I checked this out awhile back - and a lot of folk were advocating this non nasty method - git yourself a nice jar, maybe something with a narrow neck on it, and jam that in the hole of the ground nest, at night, real stealthy like. ;-)

The critters will come up and fly around in the jar wondering why they can't go anywhere, but eventually it will starve it out.
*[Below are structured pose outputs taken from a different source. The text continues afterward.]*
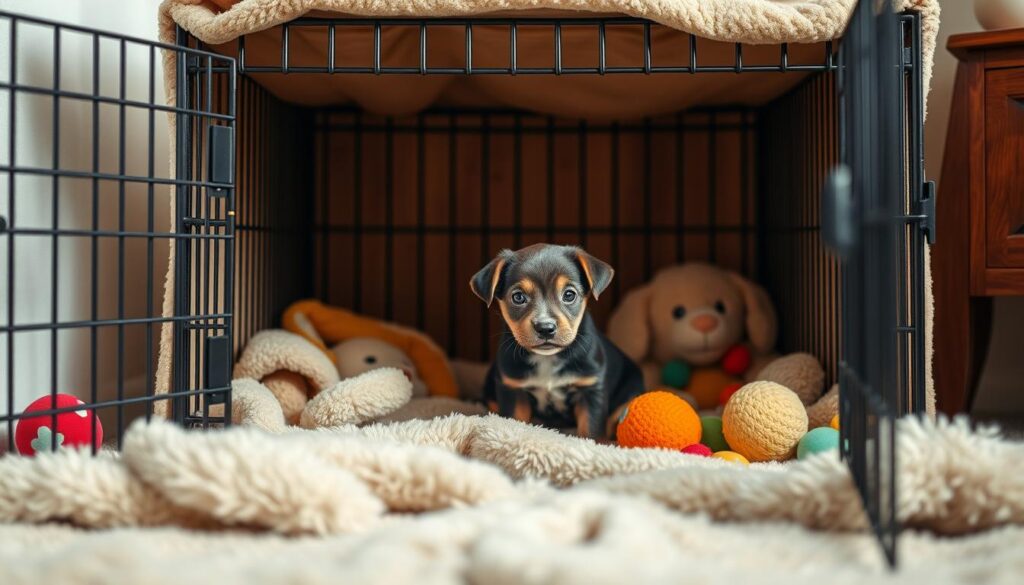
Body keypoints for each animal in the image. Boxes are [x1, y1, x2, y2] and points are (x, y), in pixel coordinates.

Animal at [468, 242, 643, 438]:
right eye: (518, 297)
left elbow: (591, 429)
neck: (547, 359)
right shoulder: (512, 389)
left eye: (569, 294)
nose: (545, 327)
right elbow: (514, 420)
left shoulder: (591, 389)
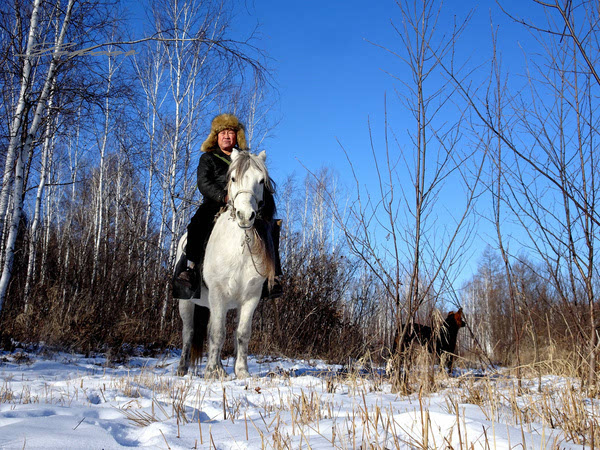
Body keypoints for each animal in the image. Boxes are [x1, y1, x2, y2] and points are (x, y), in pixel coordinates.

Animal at [175, 149, 276, 378]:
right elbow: (217, 333)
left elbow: (242, 334)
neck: (239, 247)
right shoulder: (218, 293)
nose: (245, 216)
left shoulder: (250, 298)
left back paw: (221, 369)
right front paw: (211, 373)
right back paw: (183, 369)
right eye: (233, 178)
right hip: (187, 302)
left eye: (261, 180)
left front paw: (241, 372)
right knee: (188, 333)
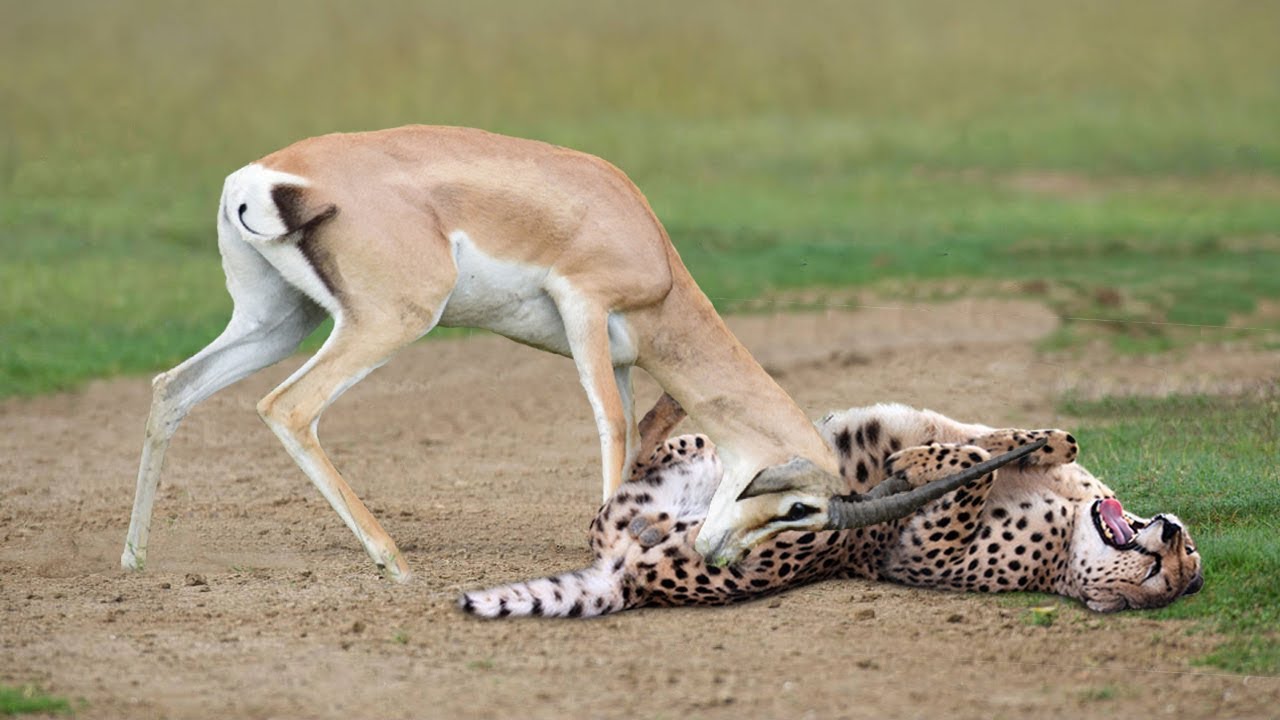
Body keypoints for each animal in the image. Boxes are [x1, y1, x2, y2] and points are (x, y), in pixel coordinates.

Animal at [121, 125, 960, 581]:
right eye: (798, 508)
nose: (720, 556)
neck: (647, 248)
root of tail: (266, 176)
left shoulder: (619, 357)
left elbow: (638, 436)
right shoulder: (585, 309)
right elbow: (613, 429)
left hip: (277, 320)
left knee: (171, 388)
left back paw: (133, 561)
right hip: (391, 320)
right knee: (288, 407)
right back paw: (394, 561)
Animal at [460, 402, 1202, 618]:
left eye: (1166, 577)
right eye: (1187, 556)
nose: (1172, 533)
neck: (1075, 522)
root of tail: (628, 569)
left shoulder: (921, 551)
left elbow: (962, 467)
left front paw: (913, 464)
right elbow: (1031, 440)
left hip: (757, 535)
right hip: (668, 479)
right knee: (655, 446)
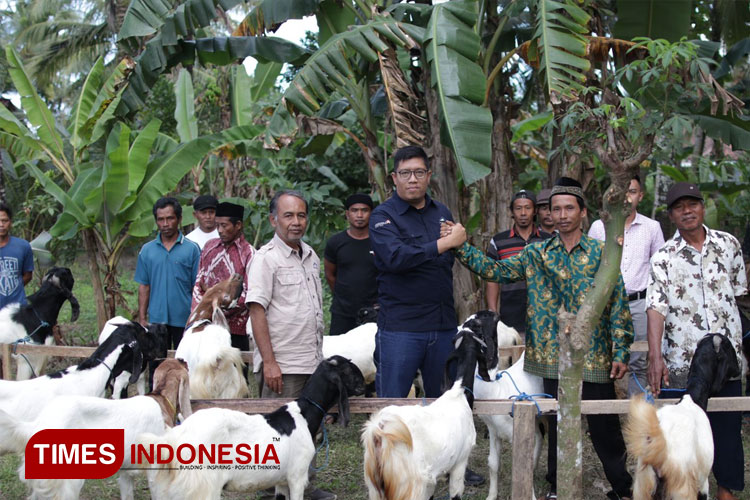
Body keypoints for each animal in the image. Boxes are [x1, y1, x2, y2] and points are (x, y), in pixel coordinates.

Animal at [140, 356, 368, 500]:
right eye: (349, 369)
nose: (364, 383)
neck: (303, 414)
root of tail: (175, 437)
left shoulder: (281, 482)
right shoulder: (296, 476)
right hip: (203, 488)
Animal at [364, 312, 500, 500]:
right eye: (479, 330)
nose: (492, 313)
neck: (458, 392)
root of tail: (379, 433)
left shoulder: (432, 480)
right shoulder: (459, 462)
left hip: (375, 488)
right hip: (410, 486)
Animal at [624, 332, 744, 500]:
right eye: (730, 348)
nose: (738, 371)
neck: (692, 398)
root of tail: (660, 450)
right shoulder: (703, 482)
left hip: (644, 487)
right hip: (682, 489)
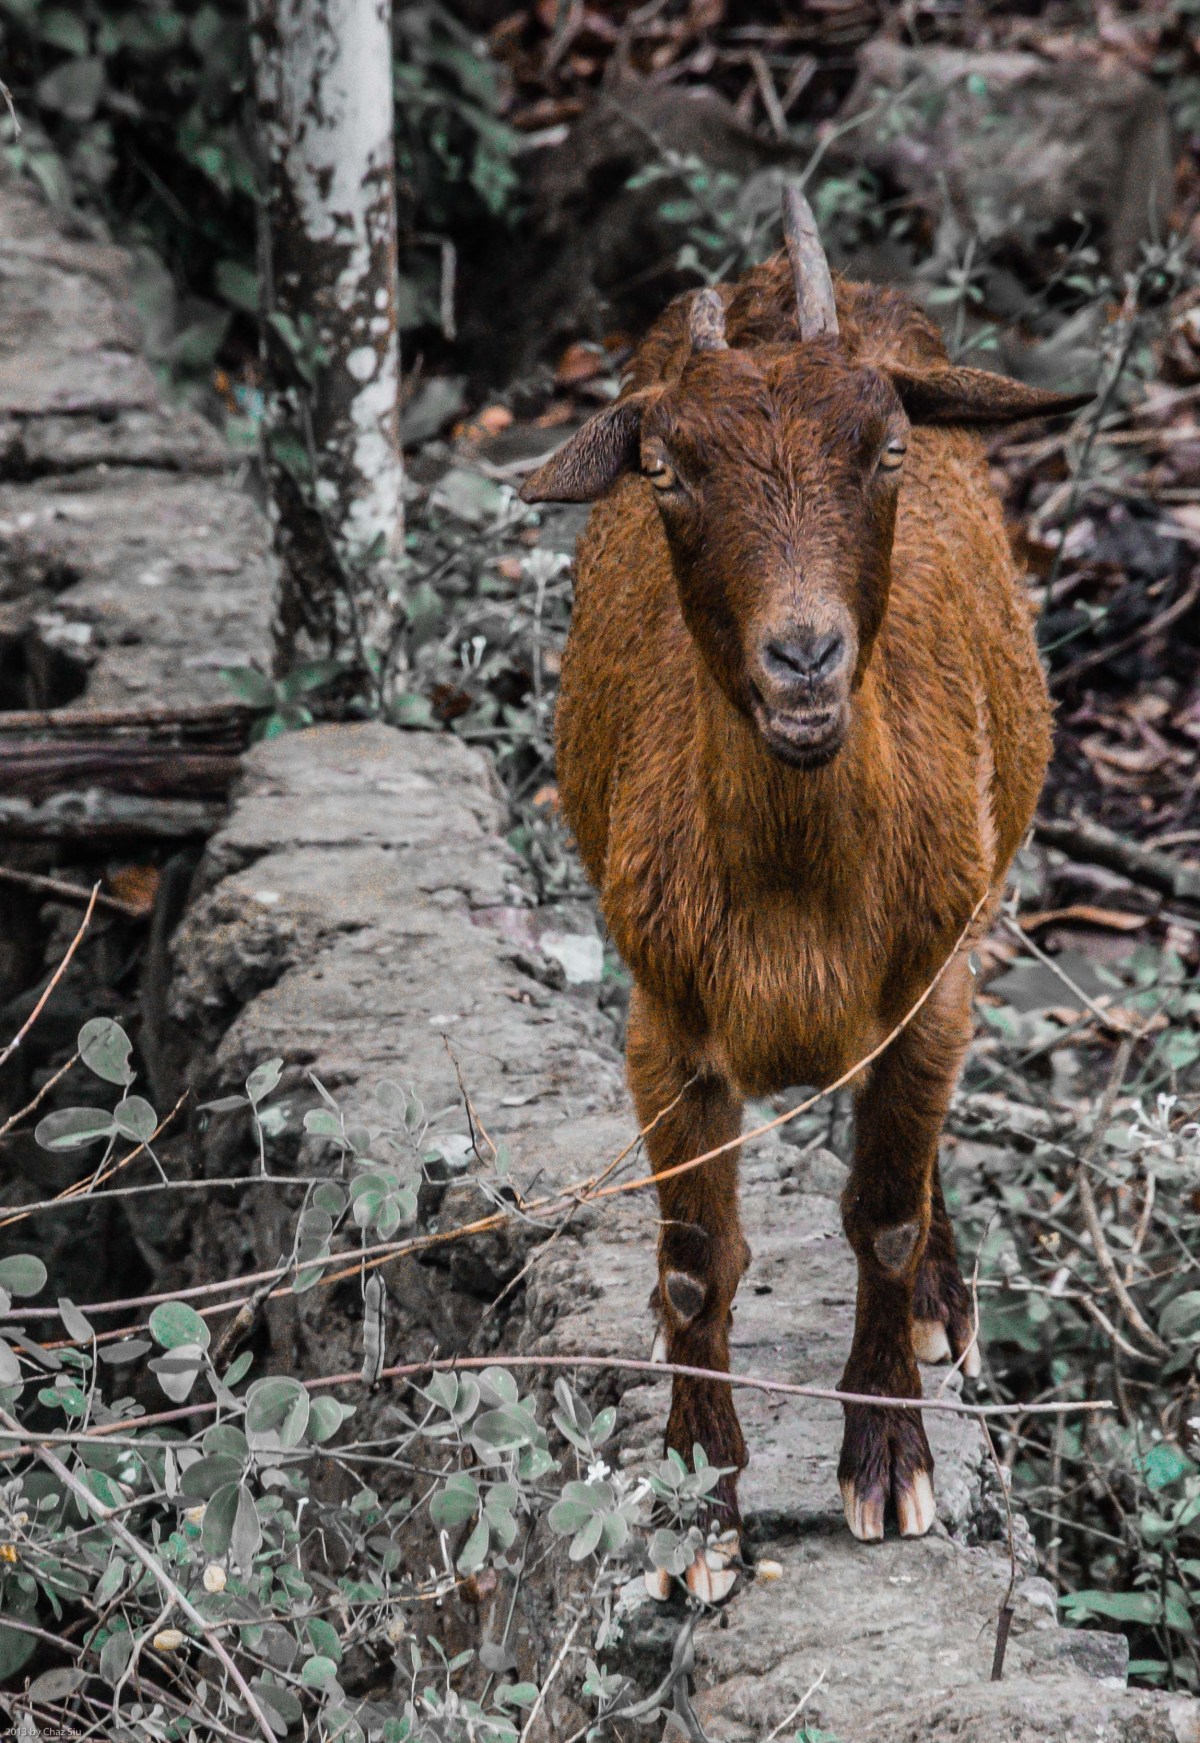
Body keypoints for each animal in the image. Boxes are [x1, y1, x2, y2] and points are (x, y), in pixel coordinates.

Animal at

Now some folks have told me they have multiple entrances so this won't work, but I haven't found that to be true in my experience. I haven't tried this because I haven't found any nests to eradicate, tho' I kill a coupla jellowjackets a day at my feeder on the porch. They don't seem to bother the bees usually, just want the sweet stuff, but... I did see one yj buzz the front of the hive one day, and another found one bee and yj locked in a death struggle in front of the hive but no other evidence That they're going for the bees, thankfully. Oh, I was also buzzed by a giant yj one day on the porch, gone when I came back out with the swatter!


----------



## jcolon (Sep 12, 2014)

After been attacked twice by the yellow crew, i think no method of extermination should be ignored. Is like terrorists - you hit them first or they will hit you... You made me think of deer jerky, gosh I'm hungry



Michael Bush said:


> >OH OH You just kicked the tree huggers nest...
> 
> I've been known to hug a tree... and shoot a deer... and kill a nest of yellow jackets...


----------



## jadebees (May 9, 2013)

you can just shove a wad of wax or comb into a top bar hive's holes. Save one for the bees. Smaller entries need fewer defenders. Drastic measures can be needed. Traps are good. Got 100's? Screen the hive for 1 day. Make a poisoned feeder. After dark ,giving the yellowjackets all day with it, remove and destroy the feeder. This often kills the queen too.
Start trapping any way you can early in the year. Only the yellowjacket queen lives thru winter. Each one you get is a whole nest. Unlike queen bees they must forage for their young so they are out & active for weeks. This is very noticable year to year.
Good luck.


----------